Ann Cleeves: The Heron’s Cry

This novel will be published on September 7.

The second in Ann Cleeves’ Detective Mathew Venn series finds Matthew investigating a case on the grounds of an artist’s colony and farm.  The book opens with a party attended by a very drunk Detective Jen Rafferty, who meets the victim at the party, but didn’t talk to him for long because of her condition – something she comes to regret.

The dead man, Nigel Yeo, was a doctor who worked with people who had complaints about National Health.  He is discovered with a huge shard of glass in his neck, glass created by his glassblower daughter, Eve.  This incredibly fabulist method of death is carried forward. Ann Cleeves, the most careful and meticulous of writers, nevertheless includes this almost gothic flight of fancy as a murder method.  It suits her updated golden age style of storytelling.

While the deaths mount and the horror factor (could) be high, what grounds the series is Mathew Venn.  Matthew, who had grown up in an evangelical Christian home and then abruptly left the faith, has found happiness with his husband, Jonathan.  Matthew and Jonathan are the classic opposites attract situation: Matthew is buttoned up and cautious, Jonathan is artistic, messy and welcoming.  It’s one of the happier marriages in mystery fiction, and I would have a hard time forgiving Ms. Cleeves were she ever to split them up.

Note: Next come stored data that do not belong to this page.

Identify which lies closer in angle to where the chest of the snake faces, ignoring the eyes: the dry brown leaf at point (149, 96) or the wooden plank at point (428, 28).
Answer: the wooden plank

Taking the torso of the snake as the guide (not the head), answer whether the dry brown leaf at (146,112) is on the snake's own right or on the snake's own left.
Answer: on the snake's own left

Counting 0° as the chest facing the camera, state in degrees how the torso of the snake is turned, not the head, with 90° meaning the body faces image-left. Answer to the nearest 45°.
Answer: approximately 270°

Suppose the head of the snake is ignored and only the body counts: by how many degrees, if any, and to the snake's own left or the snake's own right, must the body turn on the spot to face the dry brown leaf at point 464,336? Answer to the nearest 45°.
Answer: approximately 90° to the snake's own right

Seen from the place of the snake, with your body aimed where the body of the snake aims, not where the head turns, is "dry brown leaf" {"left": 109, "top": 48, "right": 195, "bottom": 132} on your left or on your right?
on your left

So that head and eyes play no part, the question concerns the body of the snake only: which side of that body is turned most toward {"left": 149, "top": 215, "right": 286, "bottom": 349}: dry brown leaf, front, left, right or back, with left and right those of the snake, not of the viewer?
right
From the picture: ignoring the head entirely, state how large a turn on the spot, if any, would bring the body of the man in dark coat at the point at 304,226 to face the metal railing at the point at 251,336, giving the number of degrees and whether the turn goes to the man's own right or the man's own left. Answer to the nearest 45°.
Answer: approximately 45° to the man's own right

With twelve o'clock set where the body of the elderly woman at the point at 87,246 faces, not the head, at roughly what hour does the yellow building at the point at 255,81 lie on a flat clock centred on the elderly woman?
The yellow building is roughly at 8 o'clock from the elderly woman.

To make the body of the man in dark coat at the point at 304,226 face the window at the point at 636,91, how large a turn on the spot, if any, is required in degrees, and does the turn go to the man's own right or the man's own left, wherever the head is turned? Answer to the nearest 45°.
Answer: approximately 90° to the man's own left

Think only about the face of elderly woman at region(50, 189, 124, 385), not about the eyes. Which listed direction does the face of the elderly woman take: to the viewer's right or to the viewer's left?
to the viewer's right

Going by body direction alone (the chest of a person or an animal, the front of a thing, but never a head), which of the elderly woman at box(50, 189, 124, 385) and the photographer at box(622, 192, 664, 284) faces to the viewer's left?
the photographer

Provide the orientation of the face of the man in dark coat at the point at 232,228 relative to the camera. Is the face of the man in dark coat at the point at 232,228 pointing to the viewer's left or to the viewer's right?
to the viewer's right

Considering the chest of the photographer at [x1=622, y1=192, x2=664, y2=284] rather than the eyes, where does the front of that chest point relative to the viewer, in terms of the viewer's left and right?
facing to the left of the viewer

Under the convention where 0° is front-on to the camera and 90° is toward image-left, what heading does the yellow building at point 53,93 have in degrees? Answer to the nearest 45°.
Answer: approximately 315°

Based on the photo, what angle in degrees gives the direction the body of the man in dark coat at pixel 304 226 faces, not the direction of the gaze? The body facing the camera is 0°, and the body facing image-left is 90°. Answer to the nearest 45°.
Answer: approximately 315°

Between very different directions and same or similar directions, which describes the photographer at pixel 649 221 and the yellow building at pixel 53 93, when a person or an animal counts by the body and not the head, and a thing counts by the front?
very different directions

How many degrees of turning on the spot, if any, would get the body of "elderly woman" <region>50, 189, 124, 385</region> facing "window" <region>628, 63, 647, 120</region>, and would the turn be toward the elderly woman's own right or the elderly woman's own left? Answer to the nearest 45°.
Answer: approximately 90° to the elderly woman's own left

The deaths include a mysterious string of suicides, one specifically being investigated by Dr. Yeo before he was murdered, and the death of a charming never do well artist who everyone tolerated but grudgingly loved.  Cleeves creates an entire community around Matthew and it’s a true strength of the novel.

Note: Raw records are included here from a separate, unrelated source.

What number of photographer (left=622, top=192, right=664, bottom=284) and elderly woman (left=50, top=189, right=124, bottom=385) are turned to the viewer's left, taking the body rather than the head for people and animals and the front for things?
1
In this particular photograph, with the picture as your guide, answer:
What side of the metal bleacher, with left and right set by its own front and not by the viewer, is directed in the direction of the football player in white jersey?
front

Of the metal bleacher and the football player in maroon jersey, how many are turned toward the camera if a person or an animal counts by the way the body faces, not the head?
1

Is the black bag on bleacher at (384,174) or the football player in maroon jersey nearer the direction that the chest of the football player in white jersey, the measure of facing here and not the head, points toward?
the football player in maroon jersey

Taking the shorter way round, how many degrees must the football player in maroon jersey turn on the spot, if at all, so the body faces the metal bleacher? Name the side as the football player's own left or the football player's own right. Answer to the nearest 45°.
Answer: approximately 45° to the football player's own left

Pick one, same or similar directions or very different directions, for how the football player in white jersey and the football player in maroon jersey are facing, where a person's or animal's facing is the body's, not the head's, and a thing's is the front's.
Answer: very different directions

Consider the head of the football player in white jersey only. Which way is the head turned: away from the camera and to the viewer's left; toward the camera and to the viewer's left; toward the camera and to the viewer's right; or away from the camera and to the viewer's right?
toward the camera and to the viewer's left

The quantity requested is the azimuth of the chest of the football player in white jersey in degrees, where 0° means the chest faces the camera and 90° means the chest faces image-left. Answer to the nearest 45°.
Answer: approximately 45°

We come to know glassblower Eve quite well, as well as the inhabitants of the artist’s colony and farm where her father’s body was found.   While an artist’s colony could almost be a traditional mystery trope, it’s one that I really love, and the addition of the organic farming is an interesting twist.  We also get to know the touristy town in North Devon where the series takes place.  I grew up in a tourist hot spot and could understand the native’s irritation with the crowds while still appreciating that they are the ones bringing in income.

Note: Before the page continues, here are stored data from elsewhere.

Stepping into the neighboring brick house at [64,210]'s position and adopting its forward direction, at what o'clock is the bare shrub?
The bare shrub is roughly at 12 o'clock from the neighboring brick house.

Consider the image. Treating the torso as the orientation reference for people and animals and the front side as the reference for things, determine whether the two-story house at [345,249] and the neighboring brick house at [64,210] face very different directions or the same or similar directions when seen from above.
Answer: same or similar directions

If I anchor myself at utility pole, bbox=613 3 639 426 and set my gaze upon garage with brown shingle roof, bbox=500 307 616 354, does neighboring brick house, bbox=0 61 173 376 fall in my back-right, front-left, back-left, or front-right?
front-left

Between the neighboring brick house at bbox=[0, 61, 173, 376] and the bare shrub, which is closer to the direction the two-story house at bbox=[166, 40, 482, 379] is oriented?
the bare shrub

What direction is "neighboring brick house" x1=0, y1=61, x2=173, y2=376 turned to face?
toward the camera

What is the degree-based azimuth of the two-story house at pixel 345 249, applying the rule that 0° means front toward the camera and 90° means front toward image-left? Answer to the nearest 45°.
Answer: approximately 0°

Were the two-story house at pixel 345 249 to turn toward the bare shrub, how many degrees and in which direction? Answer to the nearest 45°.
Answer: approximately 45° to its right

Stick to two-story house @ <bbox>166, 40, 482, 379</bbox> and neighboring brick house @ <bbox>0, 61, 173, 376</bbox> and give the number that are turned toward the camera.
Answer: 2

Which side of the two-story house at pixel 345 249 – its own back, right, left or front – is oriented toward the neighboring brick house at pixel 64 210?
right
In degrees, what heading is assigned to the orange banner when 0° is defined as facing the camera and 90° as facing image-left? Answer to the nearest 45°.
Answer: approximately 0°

Cleeves’ books are a slow burn as she builds her stories brick by careful brick.  With this kind of approach, the ending needs to be bangin’ to carry it off, and Cleeves achieves this in spades as she wraps up her story in a heartbreaking fashion.  The detective work that brings a result is meticulous but illuminated – as all good detective novels are – by flashes of brilliant insight and connections on the part of the detective.

The beautiful backdrop of Devon and the details of the birds who live there, reflected in the title, provide both metaphor and illustration of the area Cleeves is describing.  She takes you to her location and then puts you inside it, thanks to the depth of her characters.  This is another brilliant read from one of the most gifted traditional mystery writers at work today.